Reformas políticas direccionadas, acções concretas, iniciativas estratégicas e investimentos, incluindo tecnologias robustas de vigilância e monitoramento, são urgentemente necessários. Os avanços tecnológicos oferecem soluções inovadoras e sustentáveis. Sistemas de monitoramento de embarcações por satélite (VMS) e o rastreamento de dados em tempo real podem ajudar as autoridades a monitorar as actividades pesqueiras e identificar operações ilegais. O fortalecimento da fiscalização por meio da colaboração com as forças de segurança locais e parceiros internacionais é fundamental para ampliar caminhos de governança voluntária e inclusiva.

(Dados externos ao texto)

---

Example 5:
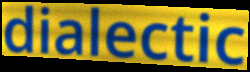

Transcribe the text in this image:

dialectic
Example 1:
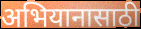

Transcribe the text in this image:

अभियानासाठी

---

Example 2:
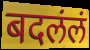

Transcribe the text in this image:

बदलंलं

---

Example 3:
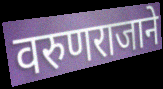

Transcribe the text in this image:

वरुणराजाने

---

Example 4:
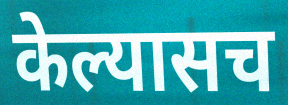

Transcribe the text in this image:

केल्यासच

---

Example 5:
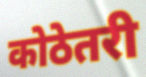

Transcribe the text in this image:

कोठेतरी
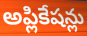
అప్లికేషన్లు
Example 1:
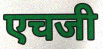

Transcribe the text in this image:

एचजी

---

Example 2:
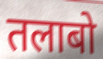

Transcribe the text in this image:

तलाबो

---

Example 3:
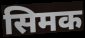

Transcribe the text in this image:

सिमक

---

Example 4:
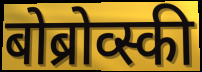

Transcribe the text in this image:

बोब्रोव्स्की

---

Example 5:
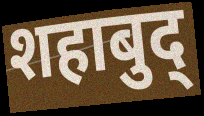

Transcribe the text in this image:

शहाबुद्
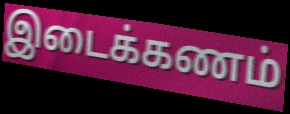
இடைக்கணம்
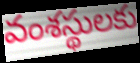
వంశస్థులకు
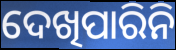
ଦେଖିପାରିନି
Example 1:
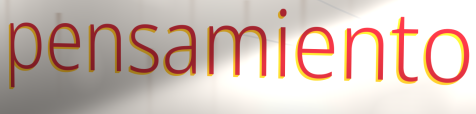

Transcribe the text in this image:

pensamiento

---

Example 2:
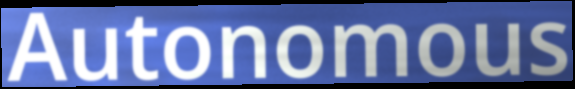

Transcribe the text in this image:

Autonomous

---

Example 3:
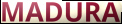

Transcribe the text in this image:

MADURA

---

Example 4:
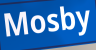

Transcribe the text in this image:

Mosby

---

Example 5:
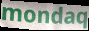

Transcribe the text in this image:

A pesca INN continua sendo um desafio persistente, comprometendo a sustentabilidade e privando o país de receitas valiosas. Frotas estrangeiras que operam ilegalmente na Zona Económica Exclusiva (ZEE) de Angola frequentemente exploram medidas de fiscalização fracas, deixando as comunidades pesqueiras locais a arcar com os impactos da diminuição dos recursos marinhos. Em 2022, Angola assinou o Acordo sobre Medidas do Estado do Porto (PSMA) para reduzir a entrada de pescado ilegal nos mercados globais e diminuir a lucratividade das actividades de pesca INN.

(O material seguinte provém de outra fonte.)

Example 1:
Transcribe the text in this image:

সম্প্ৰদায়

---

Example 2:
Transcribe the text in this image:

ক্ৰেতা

O Governo de Angola reconhece esses desafios e tem reiterado seu compromisso com o reforço da vigilância, mas os desafios relacionados à falta de recursos para fiscalização ainda persistem. Investimentos substanciais em mecanismos de fiscalização, incluindo embarcações de patrulha, vigilância aérea e inspecções portuárias, são essenciais para combater efectivamente a pesca INN. Além disso, a imposição de penalidades mais severas para os infractores e o fortalecimento da cooperação regional com países vizinhos podem reforçar ainda mais o combate à pesca ilegal.
As comunidades costeiras são fundamentais para o sector das pescas em Angola. Essas comunidades dependem dos recursos marinhos para sua subsistência e segurança alimentar, mas frequentemente carecem de apoio para gerir esses recursos de forma sustentável. O engajamento dessas comunidades na gestão pesqueira pode gerar um sentimento de pertencimento e responsabilidade, incentivar a conformidade com as regulamentações e promover práticas sustentáveis.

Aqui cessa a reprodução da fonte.